Since most of the observatory's residents and employees were evacuated last week, a Web camera — dubbed Towercam — on top of the University of California, Los Angeles' 150-foot solar tower now keeps tabs on the situation at the observatory.
Luca Bertello, co-investigator of the UCLA research project, said the webcam has become one of the most popular Internet sites in the country, as scientists and others try to keep tabs on the observatory's plight.
Bertello said UCLA and the scientific community at large would suffer a significant loss if the wildfires damage or destroy instruments that took years to build. He, too, admitted that he has been glued to the Towercam to learn the fate of his life's work.
Most of the day, the towers appeared shrouded in thick, gray smoke. "From what I can tell, the situation hasn't changed much," said Bertello. "It's very smoggy."

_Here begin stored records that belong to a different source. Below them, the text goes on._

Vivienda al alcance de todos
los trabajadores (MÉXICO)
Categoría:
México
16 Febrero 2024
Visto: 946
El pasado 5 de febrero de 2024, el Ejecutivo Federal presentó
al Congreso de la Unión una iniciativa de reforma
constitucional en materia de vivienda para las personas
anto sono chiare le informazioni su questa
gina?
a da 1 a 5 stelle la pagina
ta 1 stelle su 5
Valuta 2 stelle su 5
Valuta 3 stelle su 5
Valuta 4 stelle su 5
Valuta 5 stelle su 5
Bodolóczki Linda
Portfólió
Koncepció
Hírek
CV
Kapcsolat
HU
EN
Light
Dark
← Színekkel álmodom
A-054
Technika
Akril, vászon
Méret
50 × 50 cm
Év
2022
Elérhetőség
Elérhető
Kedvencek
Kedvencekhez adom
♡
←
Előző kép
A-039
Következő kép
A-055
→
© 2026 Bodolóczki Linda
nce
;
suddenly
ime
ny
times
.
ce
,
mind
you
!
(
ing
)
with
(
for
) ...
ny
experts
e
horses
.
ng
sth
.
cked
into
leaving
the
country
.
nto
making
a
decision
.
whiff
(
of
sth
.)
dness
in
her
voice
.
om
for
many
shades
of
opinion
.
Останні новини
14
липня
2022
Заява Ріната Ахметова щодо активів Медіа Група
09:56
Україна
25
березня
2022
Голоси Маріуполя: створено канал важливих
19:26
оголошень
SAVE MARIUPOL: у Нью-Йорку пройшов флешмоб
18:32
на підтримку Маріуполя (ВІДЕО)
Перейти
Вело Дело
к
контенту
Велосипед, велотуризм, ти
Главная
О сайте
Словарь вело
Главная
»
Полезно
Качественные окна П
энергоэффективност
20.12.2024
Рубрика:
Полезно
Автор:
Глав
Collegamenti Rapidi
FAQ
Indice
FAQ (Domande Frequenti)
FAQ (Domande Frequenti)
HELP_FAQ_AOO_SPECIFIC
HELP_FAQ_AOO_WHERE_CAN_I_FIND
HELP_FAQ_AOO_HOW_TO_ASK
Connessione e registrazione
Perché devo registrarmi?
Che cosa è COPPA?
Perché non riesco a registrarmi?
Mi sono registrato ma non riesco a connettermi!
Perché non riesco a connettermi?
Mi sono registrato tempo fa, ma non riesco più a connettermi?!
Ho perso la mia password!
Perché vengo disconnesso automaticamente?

Using the webcam and information from fire officials, McAlister has spent the past few days updating the observatory's Web site with news about the fire. "[Towercam's] steadfast watch on the mountain has been the only real link we have had up there for more than 24 hours, and the stable scene it is displaying is a real source for optimism," McAlister wrote early Tuesday morning.
In addition to Georgia State University and UCLA, the University of Southern California, the University of California, Berkeley and Cal Tech operate projects at the observatory. In addition, scientists from other universities and even other countries share time on the telescope.
Bertello said that data generated at the facility are irreplaceable. "There's no real Plan B," he said. "We're just keeping our fingers crossed."
Alvarez said officials are also eager to protect Mount Wilson's communications towers, which are used as secondary or primary transmission sites by cell phone providers and television and radio broadcasters, as well as the FBI, Secret Service, Centers for Disease Control and Prevention, and California Highway Patrol. He said most companies and agencies do not rely solely on the Mount Wilson towers.
So far, the Station Fire has burned 53 structures and is threatening 12,500 others. With the blaze only 5 percent contained, fire crews believe it will take more than two weeks until it's under control.